In questi giorni è andata in porto la prima voluntary disclosure (collaborazione volontaria) riguardante i bitcoin. Si tratta di un istituto grazie al quale è possibile regolarizzare delle somme di denaro detenute illecitamente all’estero o, come in questo caso, in wallet per criptovalute. Con questo strumento, le parti hanno raggiunto un duplice vantaggio. In primo luogo, il soggetto che ha ottenuto questa collaborazione può adesso utilizzare tale liquidità come meglio crede. L’amministrazione finanziaria, invece, è riuscita a prelevare un importante e immediato gettito fiscale.

Voluntary disclosure per rendere legale la detenzione di bitcoin non dichiarati in precedenza

La voluntary disclosure (collaborazione volontaria) è un istituto con il quale i contribuenti che detengono illecitamente patrimoni all’estero possono regolarizzare la propria posizione fiscale, denunciando spontaneamente all’Amministrazione finanziaria la violazione degli obblighi di monitoraggio.
Come rivelato in questi giorni da ItaliaOggi.it, è da poco andata in porto la prima voluntary disclosure riguardante i bitcoin. Grazie ad essa, un soggetto che possiede criptovalute, mai dichiarate al fisco italiano, ha chiesto all’amministrazione finanziaria di essere sottoposto ad accertamento volontario in modo da rendere legali le criptovalute, ovviamente pagando le dovute imposte, sanzioni e interessi. In questo modo, si è giunti a un duplice vantaggio. In primo luogo, il soggetto che ha ottenuto questa collaborazione può adesso utilizzare tale liquidità come meglio crede. Oltre a questo, l’amministrazione finanziaria è riuscita a prelevare un importante e immediato gettito fiscale.

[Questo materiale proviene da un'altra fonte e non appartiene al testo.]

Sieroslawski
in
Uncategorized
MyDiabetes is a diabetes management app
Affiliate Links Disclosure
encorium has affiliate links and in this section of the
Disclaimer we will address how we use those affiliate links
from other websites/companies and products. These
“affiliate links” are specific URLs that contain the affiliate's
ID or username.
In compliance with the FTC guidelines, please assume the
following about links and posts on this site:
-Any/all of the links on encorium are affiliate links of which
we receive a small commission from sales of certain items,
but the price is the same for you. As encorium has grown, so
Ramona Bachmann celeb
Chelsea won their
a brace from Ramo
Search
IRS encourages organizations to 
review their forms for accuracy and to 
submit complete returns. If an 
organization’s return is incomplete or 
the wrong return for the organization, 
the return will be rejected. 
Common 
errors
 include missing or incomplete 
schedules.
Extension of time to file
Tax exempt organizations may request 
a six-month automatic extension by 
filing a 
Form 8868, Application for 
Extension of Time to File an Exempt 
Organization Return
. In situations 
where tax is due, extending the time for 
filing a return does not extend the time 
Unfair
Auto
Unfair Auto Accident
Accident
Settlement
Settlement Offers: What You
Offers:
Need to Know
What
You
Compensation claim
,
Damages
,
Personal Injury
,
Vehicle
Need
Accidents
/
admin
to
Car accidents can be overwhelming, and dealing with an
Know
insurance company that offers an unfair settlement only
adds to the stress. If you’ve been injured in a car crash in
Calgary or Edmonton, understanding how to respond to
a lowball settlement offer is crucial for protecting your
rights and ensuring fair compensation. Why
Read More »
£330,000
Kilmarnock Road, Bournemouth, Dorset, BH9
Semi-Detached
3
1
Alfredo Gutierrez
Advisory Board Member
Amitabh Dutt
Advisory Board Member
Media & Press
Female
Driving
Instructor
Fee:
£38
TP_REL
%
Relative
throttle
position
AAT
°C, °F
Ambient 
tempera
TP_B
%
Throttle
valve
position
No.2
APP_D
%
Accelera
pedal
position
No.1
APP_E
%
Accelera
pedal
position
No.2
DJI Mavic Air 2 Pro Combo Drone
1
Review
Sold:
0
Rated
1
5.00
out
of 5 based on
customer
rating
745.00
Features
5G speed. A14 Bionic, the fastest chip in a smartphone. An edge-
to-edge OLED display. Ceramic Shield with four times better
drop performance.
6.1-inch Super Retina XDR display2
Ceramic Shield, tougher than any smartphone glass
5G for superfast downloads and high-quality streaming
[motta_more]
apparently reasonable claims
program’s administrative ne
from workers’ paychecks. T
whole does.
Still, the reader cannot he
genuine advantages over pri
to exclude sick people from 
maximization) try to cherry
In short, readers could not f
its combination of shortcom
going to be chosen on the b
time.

Quali tasse si pagano su bitcoin e criptovalute?

Il nostro ordinamento, sostanzialmente, equipara i bitcoin e le altre criptovalute alle tradizionali valute estere.
Per quanto riguarda la tassazione ai fini delle imposte sul reddito delle persone fisiche che detengono i bitcoin al di fuori dell’attività d’impresa, le operazioni di compravendita non generano redditi imponibili, mancando la finalità speculativa.
Il trattamento fiscale di questi strumenti, dunque, viene regolato dalla normativa relativa alle valute tradizionali, articolo 67 del Tuir.


In sostanza, in base a quest’ultima norma, il profitto generato dalla compravendita di bitcoin o altre criptovalute, diventa rilevante ai fini dell’imposta sul reddito solamente se la giacenza media dell’insieme dei cosiddetti “wallet” ossia i portafogli elettronici, detenuti dal contribuente, ha superato il controvalore di 51.645,69 euro per almeno 7 giorni lavorativi.
Soltanto in questo caso, la plusvalenza generata deve essere dichiarata nel quadro RT del modello redditi, ad essa bisogna applicare l’imposta sostitutiva del 26%.

Con la voluntary disclosure, il contribuente ha così pagato questa tassa, più, ovviamente, sanzioni e interessi.

Ricordiamo che chi detiene criptovalute, a prescindere dalla somma, è obbligato a compilare del rigo RW1 nella colonna 3 il codice 14 («Altre attività estere di natura finanziaria e valute virtuali»), riferibile al possesso di valute virtuali. In particolare, deve essere indicato il controvalore in euro della valuta virtuale detenuta al 31 dicembre.